Your objective: Leave the images aside and repeat the whole listing exactly.

Data section:
----

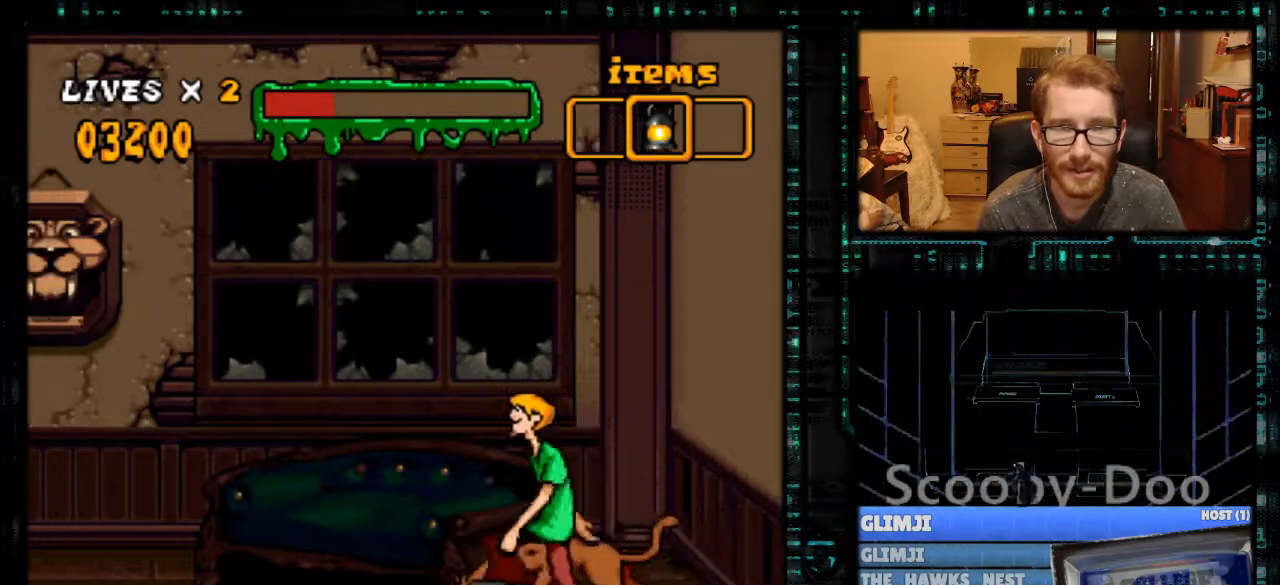
{"buttons": ["DPAD_LEFT"], "events": [[500, "X", "up"]]}
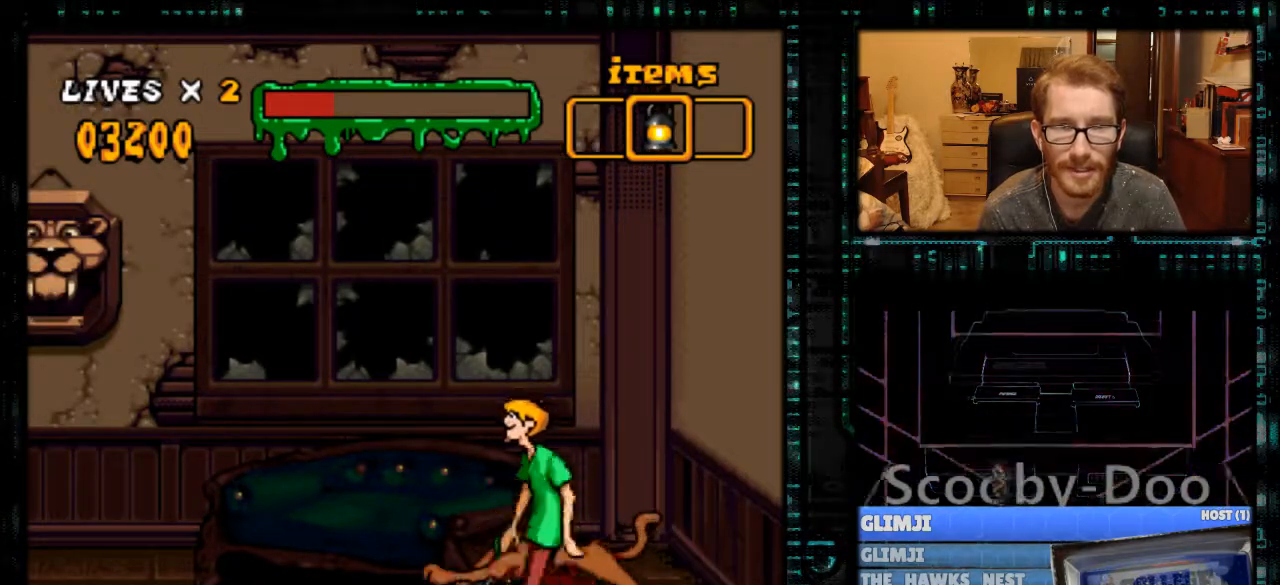
{"buttons": ["DPAD_LEFT"], "events": [[133, "B", "down"], [367, "B", "up"]]}
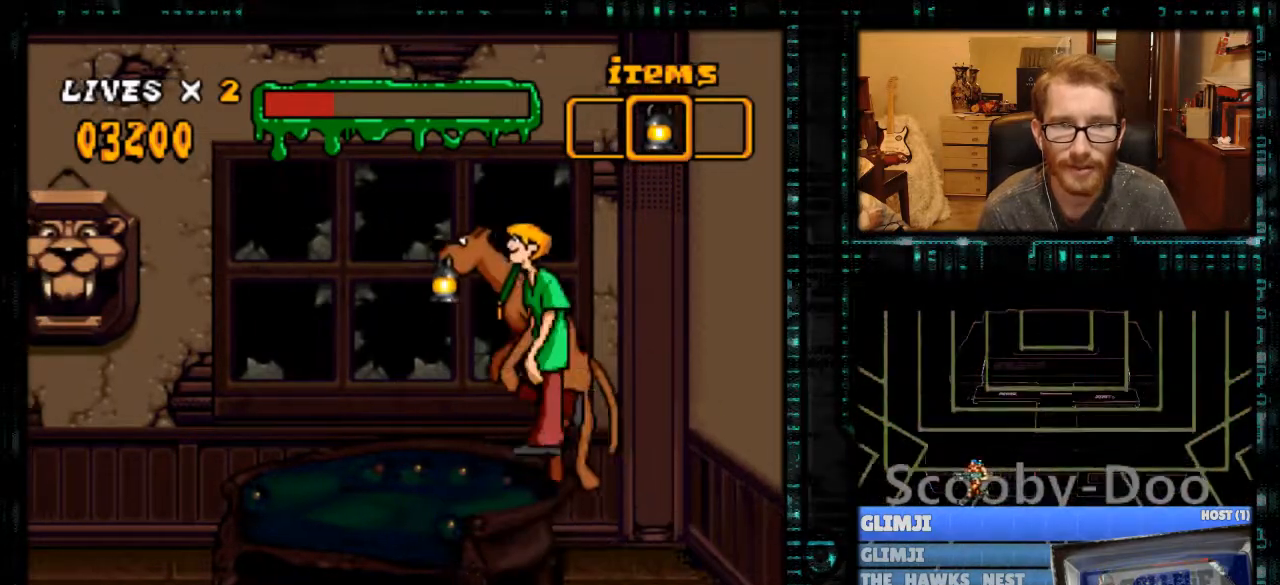
{"buttons": ["DPAD_LEFT"], "events": []}
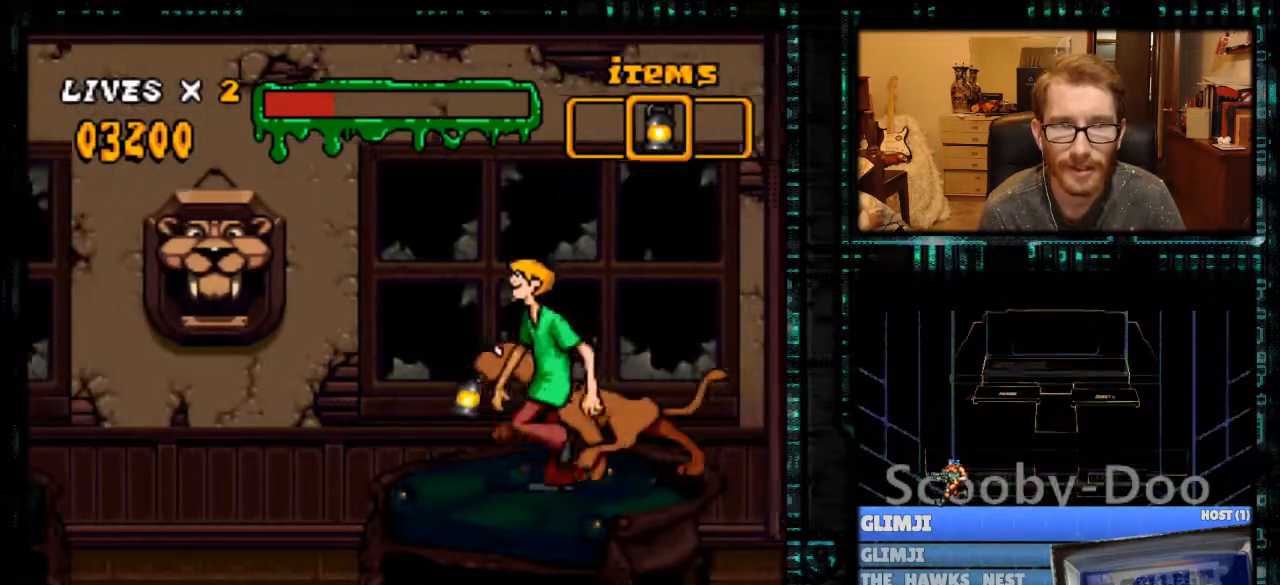
{"buttons": ["DPAD_LEFT"], "events": []}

----

Solution to this exercise:
{"buttons": ["DPAD_LEFT"], "events": [[500, "X", "up"]]}
{"buttons": ["DPAD_LEFT"], "events": [[133, "B", "down"], [367, "B", "up"]]}
{"buttons": ["DPAD_LEFT"], "events": []}
{"buttons": ["DPAD_LEFT"], "events": []}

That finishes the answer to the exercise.